## Statistical-Computational Tradeoffs in Planted Problems and Submatrix Localization with a Growing Number of Clusters and Submatrices

** Yudong Chen, Jiaming Xu**; 17(27):1−57, 2016.

### Abstract

We consider two closely related problems: planted clustering and submatrix localization. In the planted clustering problem, a random graph is generated based on an underlying cluster structure of the nodes; the task is to recover these clusters given the graph. The submatrix localization problem concerns locating hidden submatrices with elevated means inside a large real-valued random matrix. Of particular interest is the setting where the number of clusters/submatrices is allowed to grow unbounded with the problem size. These formulations cover several classical models such as planted clique, planted densest subgraph, planted partition, planted coloring, and the stochastic block model, which are widely used for studying community detection, graph clustering and bi-clustering.

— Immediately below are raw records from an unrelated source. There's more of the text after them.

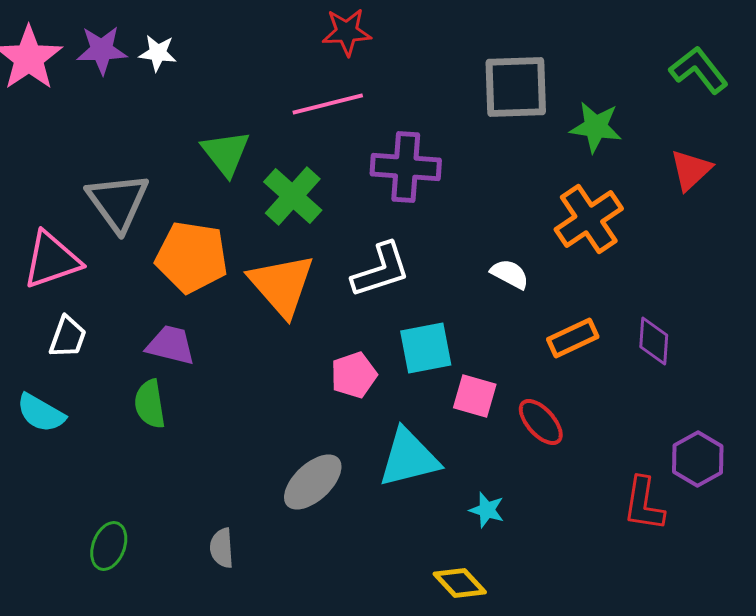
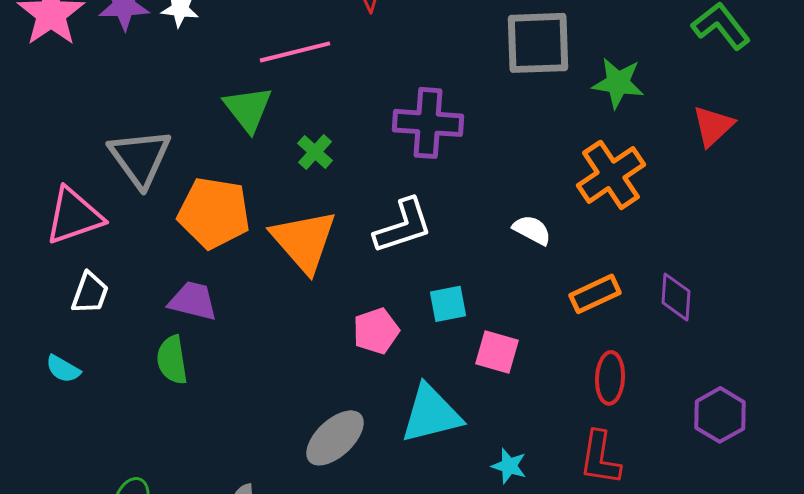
pink line: (328, 104) -> (295, 52), moved
green cross: (293, 196) -> (315, 152), size x0.6
cyan square: (426, 348) -> (448, 304), size x0.7
cyan semicircle: (41, 413) -> (63, 369), size x0.7
red ellipse: (541, 422) -> (610, 378), moved, turned 45
red L-shape: (644, 504) -> (600, 458), moved

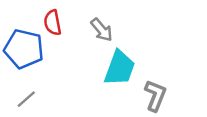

For both problems, we show that the space of the model
parameters (cluster/submatrix size, edge probabilities and the
mean of the submatrices) can be partitioned into four disjoint
regions corresponding to decreasing statistical and
computational complexities: (1) the *impossible* regime,
where all algorithms fail; (2) the *hard* regime, where the
computationally expensive Maximum Likelihood Estimator (MLE)
succeeds; (3) the *easy* regime, where the polynomial-time
convexified MLE succeeds; (4) the *simple* regime, where a
local counting/thresholding procedure succeeds. Moreover, we
show that each of these algorithms provably fails in the harder
regimes.

Our results establish the minimax recovery limits, which are tight up to universal constants and hold even with a growing number of clusters/submatrices, and provide order-wise stronger performance guarantees for polynomial-time algorithms than previously known. Our study demonstrates the tradeoffs between statistical and computational considerations, and suggests that the minimax limits may not be achievable by polynomial-time algorithms.